**TASK REQUIREMENTS:**
**A)** In the court opinion about who counts as an "interested person," what did the plaintiff in Desterbecque file suit to compel?
**B)** Extend the court opinion about who counts as an "interested person" with a new paragraph that picks up after its final sentence.

**PASSAGE TO READ:**
# # # # # # #

In section 472.010 we find, first, a statement as to what persons ... are interested. This first statement, taken alone, would not include any persons not specifically named and thus would omit administrators.... But effect must be given to the following words, “this meaning may vary at different stages and different parts of a proceeding and must be determined according to the particular purpose and matter involved.” We cannot ignore them. The legislature intended them to mean something, and that meaning must be either to narrow or to broaden the words of definition which precede.... But if we adopt a liberal construction, as we should and must do, we will give broad meaning to those words and interpret them together with the whole statute and the whole code and in the light of previous decisions concerning similar or related statutes.

Dugan, 309 S.W.2d at 144. (emphasis ours).

The Dugan court analyzed the term “interested person” in relation to a party’s standing to appeal under § 472.160. This section provides that “[a]ny interested person aggrieved thereby may appeal” from certain enumerated orders of the probate court. In defining “interested person”, the Dugan court relied in part upon the rule that “statutes providing for appeal are to receive a liberal construction.” Id. at 143.

In the present case, we are confronted with the trial court’s dismissal of the petition to revoke independent letters of administration. When reviewing a motion to dismiss, we must broadly interpret the pleadings, treat all facts alleged as true, and construe all allegations favorably to the petitioner. Best v. Schoemehl, 652 S.W.2d 740, 741 (Mo.App.1983). Thus, as in Dugan, we must give effect to the legislature’s declaration that the term “may vary at different stages and different parts of a proceeding and must be determined according to the particular purpose and matter involved.” Section 472.010(15).

The Southern District’s recent case of In re Estate of Desterbecque, 800 S.W.2d 142 (Mo.App.1990), also supports a more liberal interpretation of § 472.010(15). There, the plaintiff filed a suit to compel specific performance of an alleged oral contract to devise decedent’s entire estate. He then moved, in the probate division, to block the personal representative’s attempt to sell the decedent’s real estate; the personal representative contended that the plaintiff was not an “interested person” with standing to contest the sale. The Desterbecque court held that the plaintiff’s pending suit to enforce the oral contract qualified him as an “interested person” for purposes of challenging the sale and appealing the probate court’s order to sell the real estate. Id. at 148.

We conclude that petitioner here qualifies as an “interested person” for the purpose of filing the petition to remove the personal representative and revoke the independent letters of administration. We believe this conclusion is supported by the Dugan court’s broad interpretation of § 472.010(15), and by the determination in Desterbecque that a suit to enforce an oral contract to devise an entire estate renders a petitioner an “interested person” for the purpose of challenging a personal representative’s attempt to sell real property in the estate. Furthermore, logic dictates that a person claiming a substantial portion of an estate has an interest in its administration.

# # # # # # #

**EXCERPTED DATA:**
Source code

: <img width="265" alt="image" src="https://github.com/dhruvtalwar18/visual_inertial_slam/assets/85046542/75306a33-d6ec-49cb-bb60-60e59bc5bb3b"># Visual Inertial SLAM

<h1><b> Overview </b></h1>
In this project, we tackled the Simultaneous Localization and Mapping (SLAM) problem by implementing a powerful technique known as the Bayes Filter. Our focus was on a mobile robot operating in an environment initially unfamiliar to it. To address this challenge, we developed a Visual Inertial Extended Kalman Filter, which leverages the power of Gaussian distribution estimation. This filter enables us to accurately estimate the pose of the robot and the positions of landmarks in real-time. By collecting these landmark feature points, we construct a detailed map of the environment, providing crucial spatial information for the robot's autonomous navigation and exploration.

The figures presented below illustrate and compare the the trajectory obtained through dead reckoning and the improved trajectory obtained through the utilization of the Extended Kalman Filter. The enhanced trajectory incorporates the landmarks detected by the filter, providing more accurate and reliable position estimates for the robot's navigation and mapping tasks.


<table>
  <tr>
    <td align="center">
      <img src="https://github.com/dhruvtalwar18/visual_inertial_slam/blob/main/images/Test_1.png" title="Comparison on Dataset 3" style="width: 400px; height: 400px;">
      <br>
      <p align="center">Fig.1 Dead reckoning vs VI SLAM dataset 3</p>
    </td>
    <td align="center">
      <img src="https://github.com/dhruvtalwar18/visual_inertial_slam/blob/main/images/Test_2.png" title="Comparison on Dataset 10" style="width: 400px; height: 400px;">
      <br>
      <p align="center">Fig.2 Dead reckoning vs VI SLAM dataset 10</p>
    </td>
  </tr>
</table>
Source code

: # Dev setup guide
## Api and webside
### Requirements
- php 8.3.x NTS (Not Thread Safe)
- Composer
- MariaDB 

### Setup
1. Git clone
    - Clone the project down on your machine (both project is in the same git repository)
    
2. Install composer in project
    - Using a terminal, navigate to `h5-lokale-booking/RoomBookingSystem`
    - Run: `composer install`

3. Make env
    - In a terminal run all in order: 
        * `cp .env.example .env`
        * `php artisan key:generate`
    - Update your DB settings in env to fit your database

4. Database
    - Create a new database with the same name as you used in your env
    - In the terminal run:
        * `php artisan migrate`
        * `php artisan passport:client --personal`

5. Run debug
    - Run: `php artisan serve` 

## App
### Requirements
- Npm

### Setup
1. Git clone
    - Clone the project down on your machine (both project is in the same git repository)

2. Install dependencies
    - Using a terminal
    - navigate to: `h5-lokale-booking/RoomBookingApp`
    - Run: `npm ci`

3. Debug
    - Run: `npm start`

# # # # # # #

**RESULTS IN ORDER:**
**A)** Specific performance of an alleged oral contract to devise the decedent's entire estate.

**B)**
Having determined that petitioner is an “interested person” for the purpose of filing a petition to revoke independent letters of administration, we must now determine if her interest is more than nominal. Section 473.833, adopted in 1981, distinguishes between nominal and non-nominal “interested persons”. Although this distinction *864has not yet been interpreted by our courts, we have discovered some commentary on the issue:

Subsection 2 of V.A.M.S. § 473.838 contains language shedding light on the Missouri definition of the term “interested person.” Subsection 2 provides that if the court finds that the petitioner’s interest is merely nominal, the court may dismiss the petition. Although the term “interested person” is used throughout the independent administration sections, this is the only statutory indication that more than a nominal interest may be required before a person can qualify as interested in an independently administered estate. Since this provision is permissive rather than mandatory, the court has the option of not dismissing the petition of a person whose interest is nominal and probably would not dismiss the petition if it appeared that the petition was meritorious.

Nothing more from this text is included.